December 5, 2025
From Dora to DoS: playtime gets real
PalmOS on FisherPrice Pixter Toy
Kid’s toy runs PalmOS: nostalgia explodes, plus a wild Linux scare
TLDR: A developer made PalmOS run on a Fisher-Price Pixter toy using a clever boot trick and extra memory. Comments erupted with praise, nostalgia, and a surprising side debate about a two-instruction Linux crash, turning a cute retro hack into a lively mix of genius, overkill, and security jitters.
Remember PalmOS, the ’90s/2000s organizer software? Someone just booted it on a Fisher-Price Pixter — a kids’ drawing tablet from the early 2000s — by crafting a tiny cartridge header that tricks the toy into loading a PalmOS image. They even emulated the device and added extra memory because the original had too little. The toy’s 160×160 color screen and tap-ready touch panel make it a surprisingly perfect fit. The crowd went full nostalgia: “mad genius,” “amazing work,” and “I’ve been reading for years” pile up as fans cheer this playful resurrection.

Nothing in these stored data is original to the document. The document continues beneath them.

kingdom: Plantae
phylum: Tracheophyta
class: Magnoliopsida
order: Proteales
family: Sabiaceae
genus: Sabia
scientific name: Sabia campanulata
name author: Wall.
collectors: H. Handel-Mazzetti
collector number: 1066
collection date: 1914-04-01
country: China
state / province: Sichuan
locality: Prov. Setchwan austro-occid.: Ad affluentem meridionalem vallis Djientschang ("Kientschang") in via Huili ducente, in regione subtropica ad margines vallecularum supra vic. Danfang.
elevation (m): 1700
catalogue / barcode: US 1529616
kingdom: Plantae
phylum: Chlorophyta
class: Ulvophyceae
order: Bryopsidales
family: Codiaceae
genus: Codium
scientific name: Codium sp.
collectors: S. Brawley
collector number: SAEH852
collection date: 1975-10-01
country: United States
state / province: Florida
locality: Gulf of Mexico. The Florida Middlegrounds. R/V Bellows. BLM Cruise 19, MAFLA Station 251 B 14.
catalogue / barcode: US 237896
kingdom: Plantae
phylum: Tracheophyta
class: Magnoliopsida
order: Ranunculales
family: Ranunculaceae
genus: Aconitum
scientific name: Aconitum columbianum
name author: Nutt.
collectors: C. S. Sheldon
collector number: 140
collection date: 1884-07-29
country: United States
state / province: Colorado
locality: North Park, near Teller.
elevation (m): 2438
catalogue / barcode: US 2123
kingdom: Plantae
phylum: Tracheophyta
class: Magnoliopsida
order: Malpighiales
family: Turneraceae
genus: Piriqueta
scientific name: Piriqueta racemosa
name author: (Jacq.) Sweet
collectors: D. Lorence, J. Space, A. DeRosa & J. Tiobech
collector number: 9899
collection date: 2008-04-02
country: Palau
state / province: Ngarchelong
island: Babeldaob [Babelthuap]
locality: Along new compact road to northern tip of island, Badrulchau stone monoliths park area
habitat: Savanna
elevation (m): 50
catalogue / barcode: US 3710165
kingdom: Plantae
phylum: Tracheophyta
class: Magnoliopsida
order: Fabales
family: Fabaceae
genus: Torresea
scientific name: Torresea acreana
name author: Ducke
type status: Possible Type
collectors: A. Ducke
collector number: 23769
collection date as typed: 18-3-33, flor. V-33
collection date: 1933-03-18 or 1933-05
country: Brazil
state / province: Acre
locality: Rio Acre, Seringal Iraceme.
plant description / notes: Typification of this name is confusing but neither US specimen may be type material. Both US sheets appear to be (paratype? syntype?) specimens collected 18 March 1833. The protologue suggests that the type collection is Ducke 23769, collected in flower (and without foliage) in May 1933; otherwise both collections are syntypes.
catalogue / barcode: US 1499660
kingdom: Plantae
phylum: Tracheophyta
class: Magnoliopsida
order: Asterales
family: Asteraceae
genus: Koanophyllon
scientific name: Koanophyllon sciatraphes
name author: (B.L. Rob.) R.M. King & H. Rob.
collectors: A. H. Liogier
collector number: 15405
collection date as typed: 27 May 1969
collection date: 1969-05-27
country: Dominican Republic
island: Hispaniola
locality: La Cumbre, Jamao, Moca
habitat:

Then the thread takes a spicy detour: a security-flavored hot take claims that, on certain old ARM Linux setups (legacy app binary interfaces — OABI vs EABI, basically how programs talk to the system), a two-instruction program could “simply crash the kernel.” Cue jokes about turning a kid’s tablet into a crash test dummy and meme-ready lines like “my first kernel panic.” Meanwhile, a former Fisher-Price intern spills tea about grinding through Dora the Explorer QA and burning new builds overnight, adding corporate-toy lore. The mini-drama splits the crowd: some call it artful retro-computing, others call it gloriously unnecessary. Either way, the comments are the main event, blending childhood memories, engineering flexes, and security scare-mongering into one deliciously chaotic thread.
Key Points
- •Later-generation Pixter devices (“Color” and “Multimedia”) have 160×160 color displays and an ARM-based Sharp LH75411 SoC, making them viable for running PalmOS.
- •The cartridge slot exposes the full memory bus with two chip-select lines, allowing attachment of ROM and RAM; the first maps a 16-bit ROM at PA 0x48000000.
- •A minimal boot header (magic, version, VM instruction, address fields) enables the Pixter OS to load a PalmOS ROM, with code switching to ARM mode and jumping to ROM at offset 0x30.
- •Pixter Color’s 128 KB RAM is insufficient for PalmOS; additional RAM is added via the second chip-select, while Pixter Multimedia’s 4 MB SDRAM is sufficient.
- •Development leveraged a Pixter Color emulator and a custom board (1 MB NOR flash plus RAM) built by JLC, though some device design choices complicated bring-up.